New NASA picture illustrates 1,235 planets that could house life
Alien home? The black spots represent 1,235 planets orbiting their suns. As a point of reference, the lone planet on the right below the top row represents our sun, with Earth and Jupiter as tiny black silhouettes
New NASA picture shows 1,235 planets that could house extra-terrestrial lifeforms30th March 2011
If aliens exist, these are what their planets look like, according to NASA.
Astronomers at the U.S. space department have spent the last two years scouring the Milky Way for Earth-like planets in their quest for foreign life forms.
And this is what they have come up with. The black spots represent 1,235 planets orbiting their suns, which have been arranged by order of size.
As a point of reference, the lone planet on the right below the top row represents our sun, with Earth and Venus as tiny black silhouettes.
Of these candidate planets, there are 54 where life could possibly exist in the 'Goldilocks Zone'.
The 'Goldilocks Zone' is the distance from a star where an Earth-like planet can maintain liquid water and Earth-like life on its surface.

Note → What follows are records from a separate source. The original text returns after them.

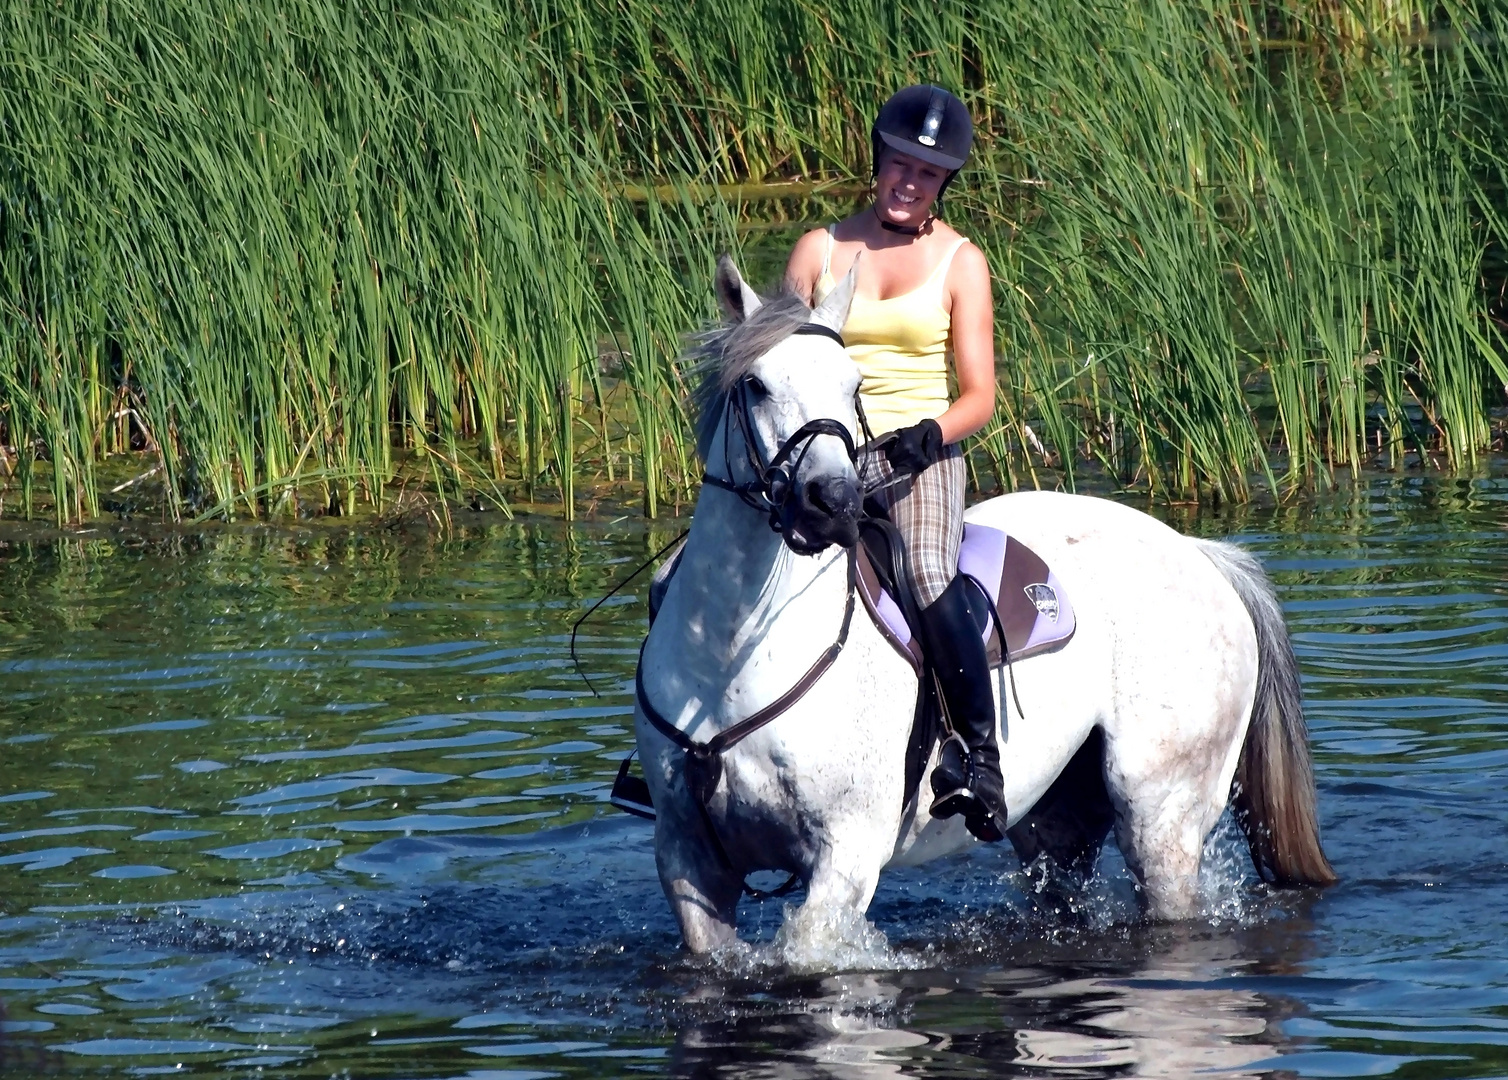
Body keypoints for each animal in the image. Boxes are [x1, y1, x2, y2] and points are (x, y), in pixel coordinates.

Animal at [636, 259, 1333, 953]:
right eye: (754, 385)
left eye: (852, 383)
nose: (832, 502)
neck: (733, 652)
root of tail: (1199, 553)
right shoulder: (687, 857)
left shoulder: (846, 854)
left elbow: (806, 950)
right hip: (1056, 821)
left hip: (1163, 813)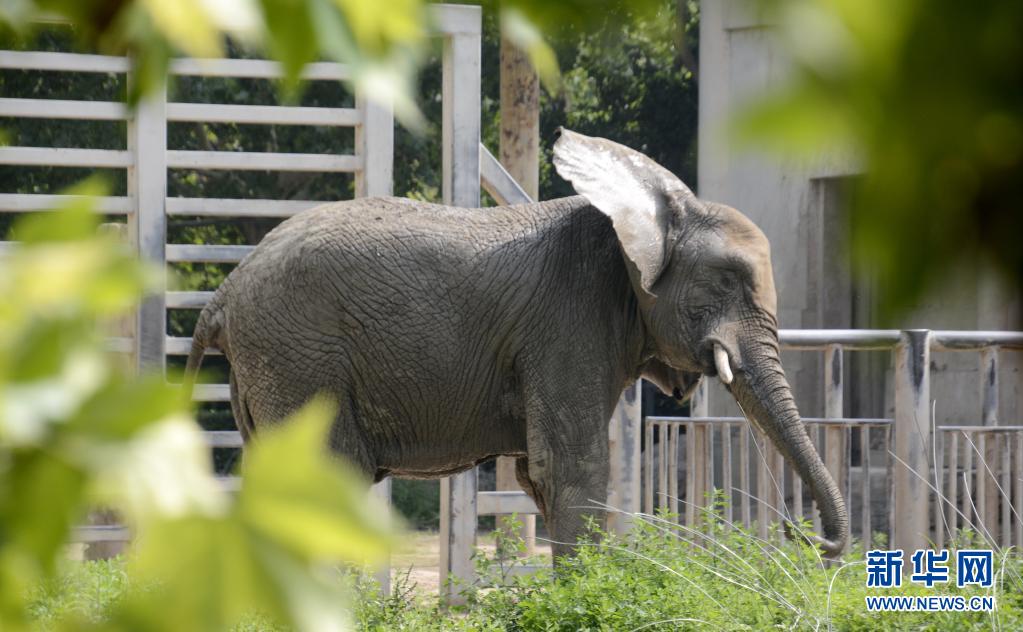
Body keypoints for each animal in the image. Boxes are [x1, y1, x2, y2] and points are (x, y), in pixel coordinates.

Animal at [188, 127, 851, 556]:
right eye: (728, 281)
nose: (812, 540)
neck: (650, 216)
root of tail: (224, 292)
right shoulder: (569, 318)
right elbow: (574, 469)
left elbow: (543, 474)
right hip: (300, 355)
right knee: (324, 479)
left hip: (271, 363)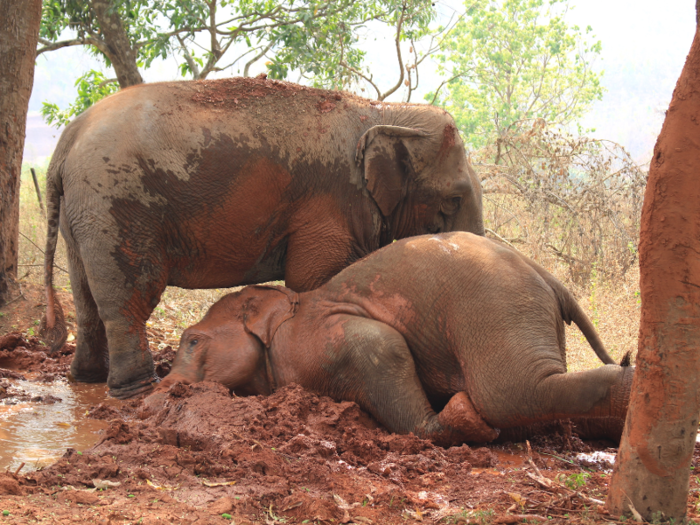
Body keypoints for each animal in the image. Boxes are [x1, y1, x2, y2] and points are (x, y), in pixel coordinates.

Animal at [39, 77, 486, 398]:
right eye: (453, 199)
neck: (380, 112)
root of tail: (65, 144)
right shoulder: (330, 202)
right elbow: (315, 279)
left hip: (83, 214)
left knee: (85, 296)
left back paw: (86, 380)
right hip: (116, 205)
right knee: (130, 297)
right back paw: (134, 392)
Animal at [156, 231, 632, 444]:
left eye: (192, 340)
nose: (165, 387)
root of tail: (547, 277)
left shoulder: (315, 340)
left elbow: (380, 343)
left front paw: (462, 417)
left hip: (497, 303)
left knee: (509, 392)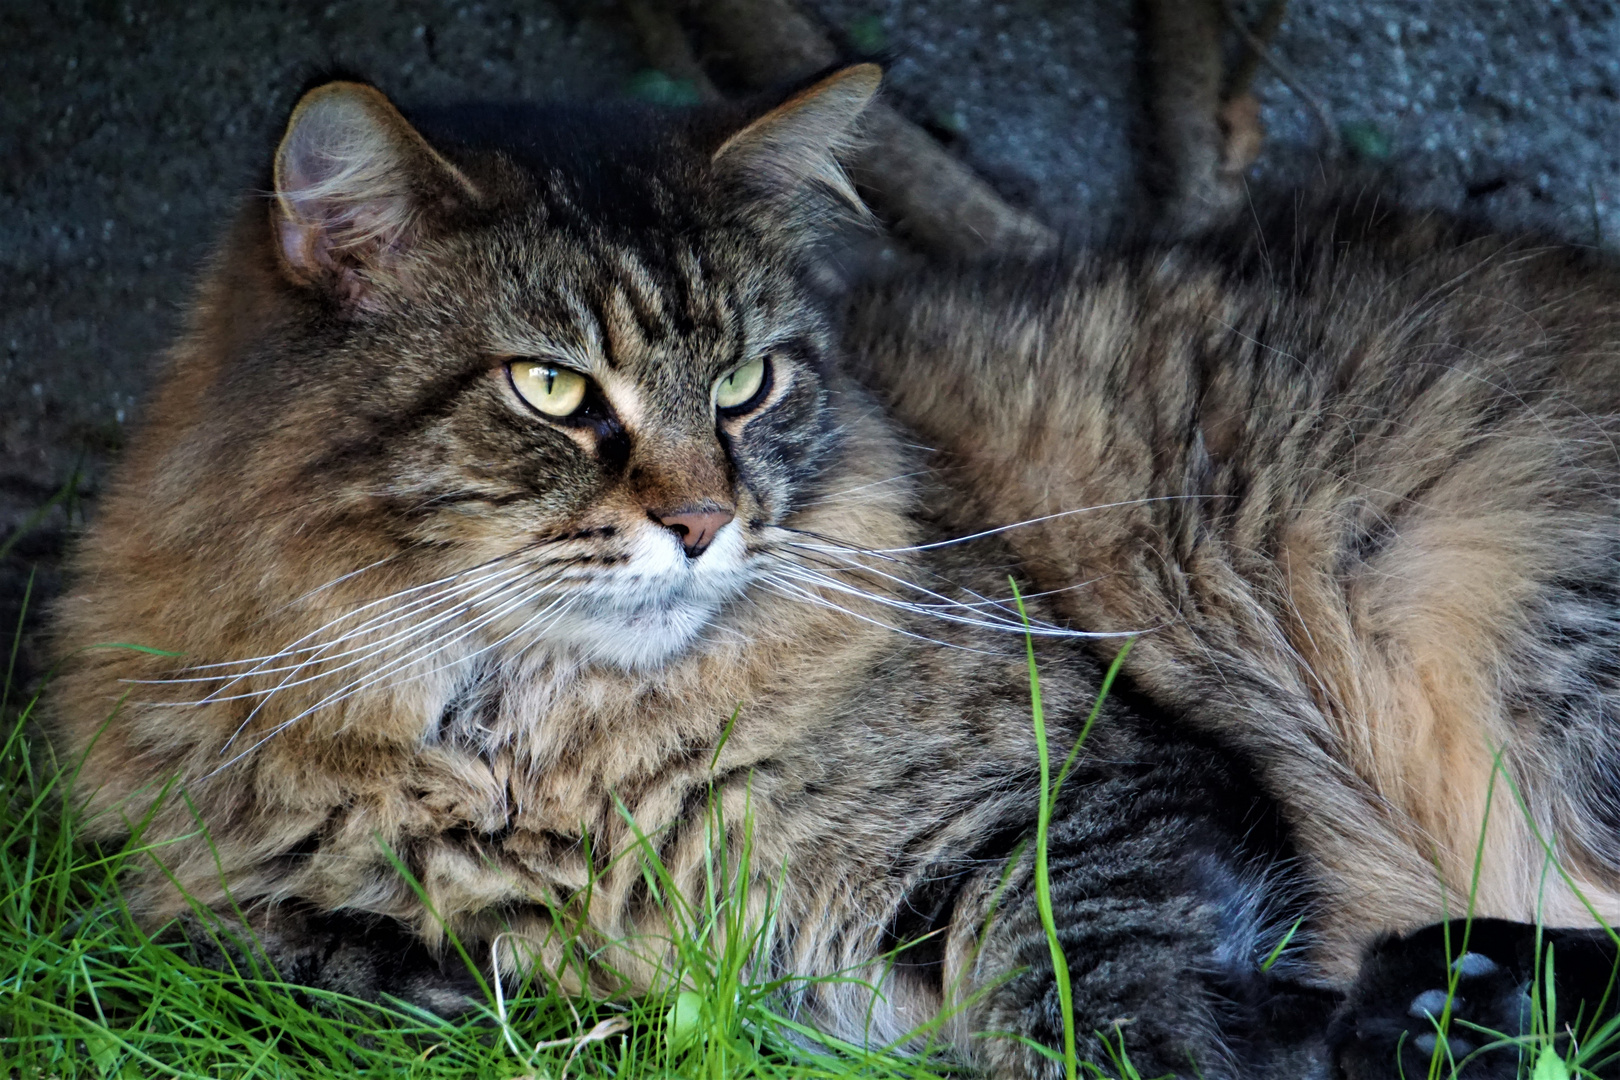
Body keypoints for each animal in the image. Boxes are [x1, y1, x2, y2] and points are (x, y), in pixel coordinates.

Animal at [44, 63, 1620, 1075]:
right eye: (553, 390)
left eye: (746, 382)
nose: (703, 522)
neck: (546, 748)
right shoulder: (188, 901)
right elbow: (331, 952)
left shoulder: (1110, 775)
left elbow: (1084, 972)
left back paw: (1443, 1005)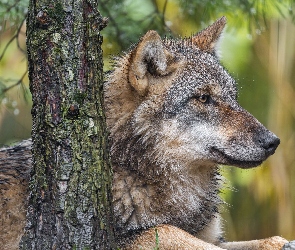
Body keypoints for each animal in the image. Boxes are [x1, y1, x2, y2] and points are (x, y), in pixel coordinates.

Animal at [105, 16, 290, 249]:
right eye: (203, 98)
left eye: (233, 96)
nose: (272, 141)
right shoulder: (119, 239)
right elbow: (166, 229)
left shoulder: (214, 237)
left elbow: (264, 241)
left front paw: (281, 242)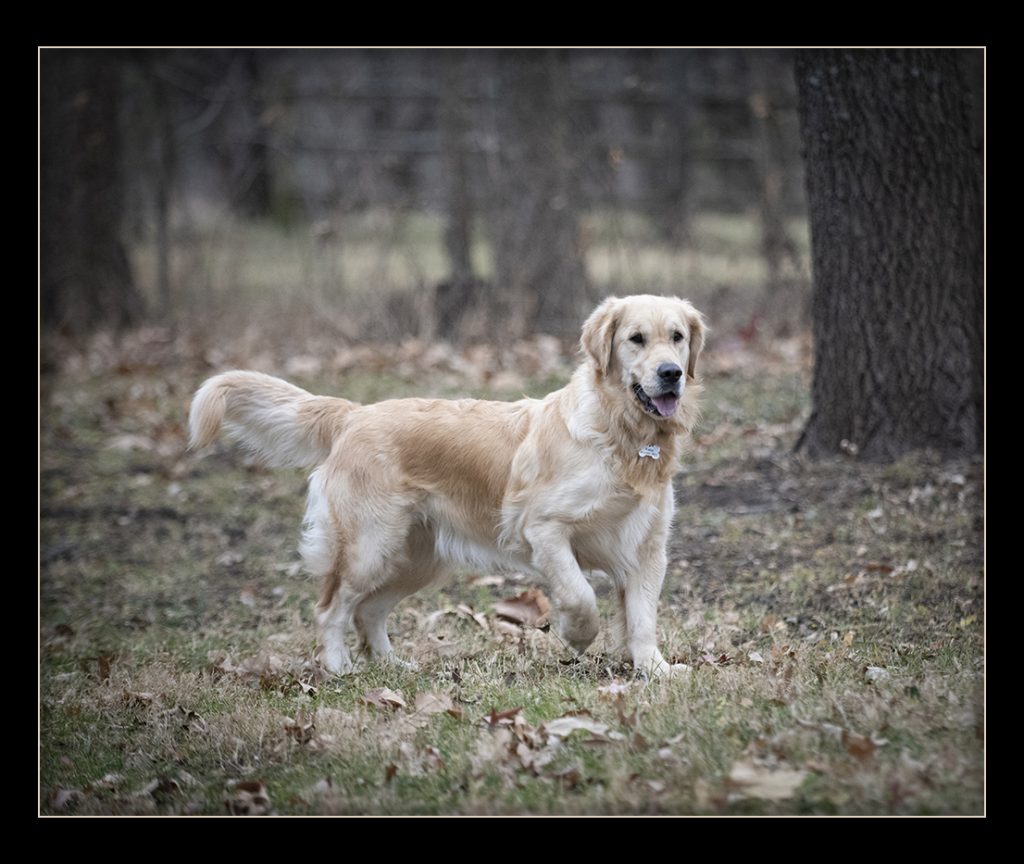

Kepler's main mission is not to examine individual worlds, but give astronomers a sense of how many planets, especially potentially habitable ones, there are likely to be in our galaxy.
They would use the one-four-hundredth of the night sky that Kepler is looking at and extrapolate from there.
Scientists figured one of two stars has planets and one of 200
stars has planets in the habitable zone, announcing these ratios
Saturday at the American Association for the Advancement of Science
annual conference in Washington.
And
that's a minimum because these stars can have more than one planet and
Kepler has yet to get a long enough glimpse to see planets that are
further out from the star, like Earth, Borucki said.
For
example, if Kepler were 1,000 light years from Earth and looking at our
sun and noticed Venus passing by, there's only a one-in-eight chance
that Earth would also be seen, astronomers said.
For many years scientists figured there were 100 billion stars in the Milky Way, but last year a Yale scientist figured the number was closer to 300 billion stars.
Either way it shows that Carl Sagan
was right when he talked of billions and billions of worlds, said
retired NASA astronomer Steve Maran, who praised the research but wasn't
part of it.
And that's just our galaxy. Scientists figure there are 100 billion galaxies.